_Source_:
▽
CONCERNED RENTECH SHAREHOLDERS STRONGLY ADVISE ALL STOCKHOLDERS OF THE COMPANY TO READ THE PROXY STATEMENT AND OTHER PROXY MATERIALS AS THEY BECOME AVAILABLE BECAUSE THEY WILL CONTAIN IMPORTANT INFORMATION. SUCH PROXY MATERIALS WILL BE AVAILABLE AT NO CHARGE ON THE SEC’S WEB SITE AT HTTP://WWW.SEC.GOV. IN ADDITION, THE PARTICIPANTS IN THIS PROXY SOLICITATION WILL PROVIDE COPIES OF THE PROXY STATEMENT WITHOUT CHARGE, WHEN AVAILABLE, UPON REQUEST. REQUESTS FOR COPIES SHOULD BE DIRECTED TO THE PARTICIPANTS’ PROXY SOLICITOR.
 
 
 

 
 
The participants in the proxy solicitation are Engaged Capital Master Feeder I, LP (“Engaged Capital Master I”), Engaged Capital Master Feeder II, LP (“Engaged Capital Master II”), Engaged Capital I, LP (“Engaged Capital I”), Engaged Capital I Offshore, Ltd. (“Engaged Capital Offshore”), Engaged Capital II, LP (“Engaged Capital II”), Engaged Capital, LLC (“Engaged Capital”), Engaged Capital Holdings, LLC (“Engaged Holdings”), Glenn W. Welling, Lone Star Value Investors, LP (“Lone Star Value Investors”), Lone Star Value Investors GP, LLC (“Lone Star Value GP”), Lone Star Value Management, LLC (“Lone Star Value Management”), Jeffrey E. Eberwein, Jeffrey J. Brown and Larry Holley (collectively, the “Participants”).
△
_Supplied entries_:
▽
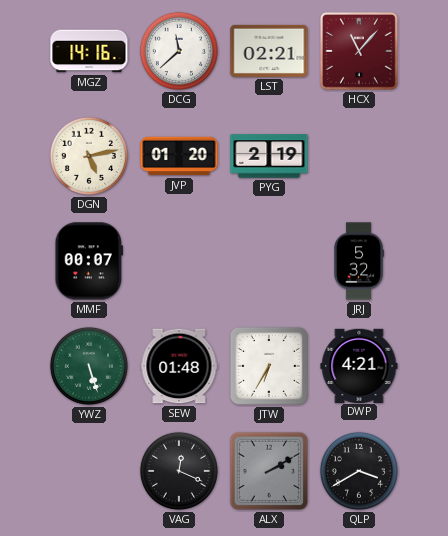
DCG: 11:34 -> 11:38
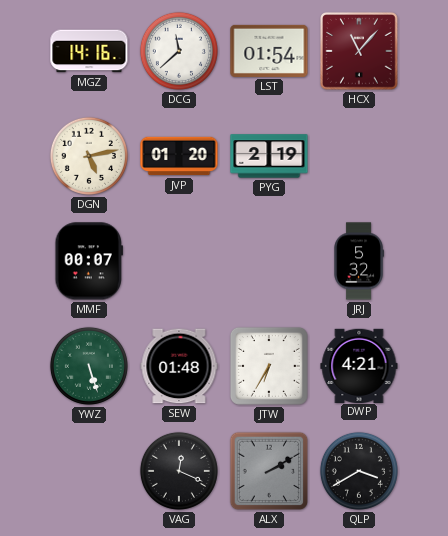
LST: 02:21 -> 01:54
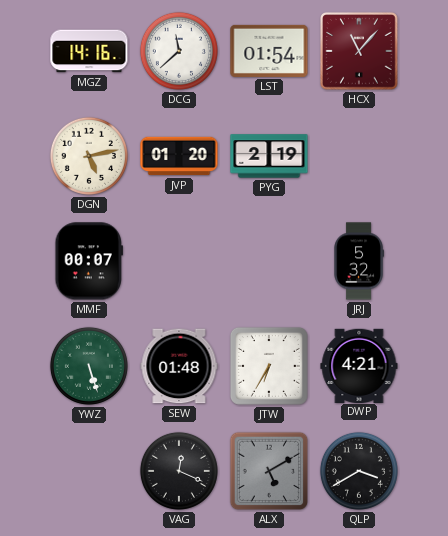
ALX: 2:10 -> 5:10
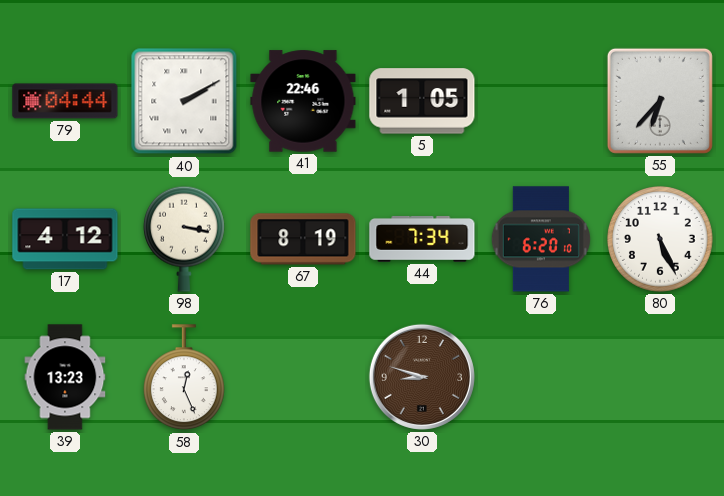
△
▽
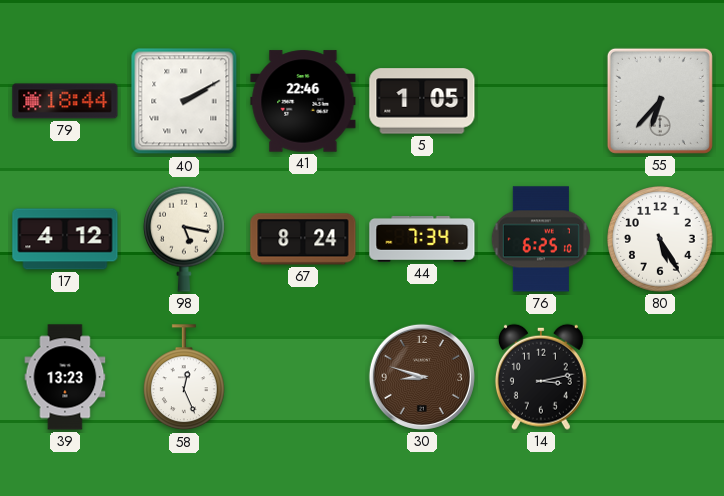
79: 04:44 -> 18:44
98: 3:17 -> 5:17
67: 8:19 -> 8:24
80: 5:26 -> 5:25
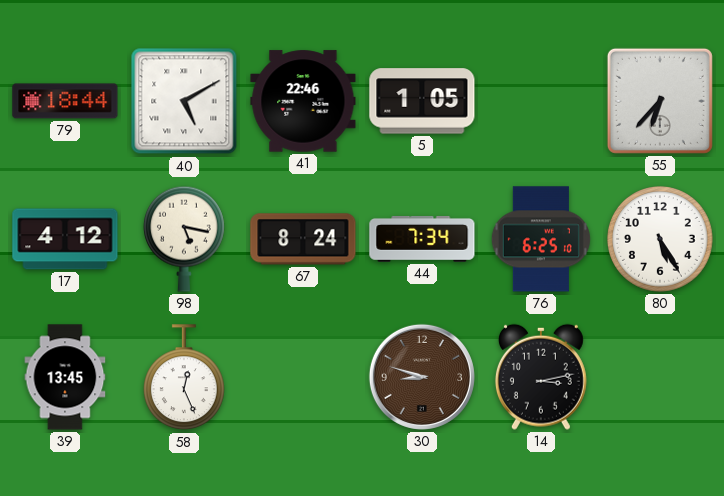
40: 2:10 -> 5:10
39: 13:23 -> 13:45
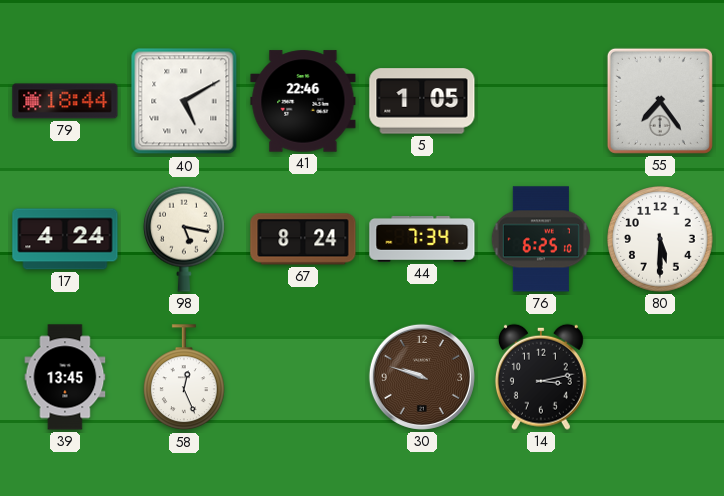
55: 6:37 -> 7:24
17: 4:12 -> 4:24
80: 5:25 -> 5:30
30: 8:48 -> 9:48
△
_Written problem A_:
From the proxy solicitation notice, list every participant whose name begins with "Lone Star Value," giving each full name along with the short name the notice assigns it.
_Written problem B_:
Answer these from the proxy solicitation notice:
(i) On what website will the proxy materials be available at no charge?
(ii) What short name does the notice give to Engaged Capital I Offshore, Ltd.?
(iii) To whom should requests for copies be directed?
_Written problem C_:
Copy the proxy solicitation notice word for word from "CONCERNED RENTECH SHAREHOLDERS" to "PARTICIPANTS’ PROXY SOLICITOR.".

_Solution A_:
- Lone Star Value Investors, LP ("Lone Star Value Investors")
- Lone Star Value Investors GP, LLC ("Lone Star Value GP")
- Lone Star Value Management, LLC ("Lone Star Value Management")

_Solution B_:
(i) The SEC's website at http://www.sec.gov
(ii) "Engaged Capital Offshore"
(iii) The participants' proxy solicitor

_Solution C_:
CONCERNED RENTECH SHAREHOLDERS STRONGLY ADVISE ALL STOCKHOLDERS OF THE COMPANY TO READ THE PROXY STATEMENT AND OTHER PROXY MATERIALS AS THEY BECOME AVAILABLE BECAUSE THEY WILL CONTAIN IMPORTANT INFORMATION. SUCH PROXY MATERIALS WILL BE AVAILABLE AT NO CHARGE ON THE SEC’S WEB SITE AT HTTP://WWW.SEC.GOV. IN ADDITION, THE PARTICIPANTS IN THIS PROXY SOLICITATION WILL PROVIDE COPIES OF THE PROXY STATEMENT WITHOUT CHARGE, WHEN AVAILABLE, UPON REQUEST. REQUESTS FOR COPIES SHOULD BE DIRECTED TO THE PARTICIPANTS’ PROXY SOLICITOR.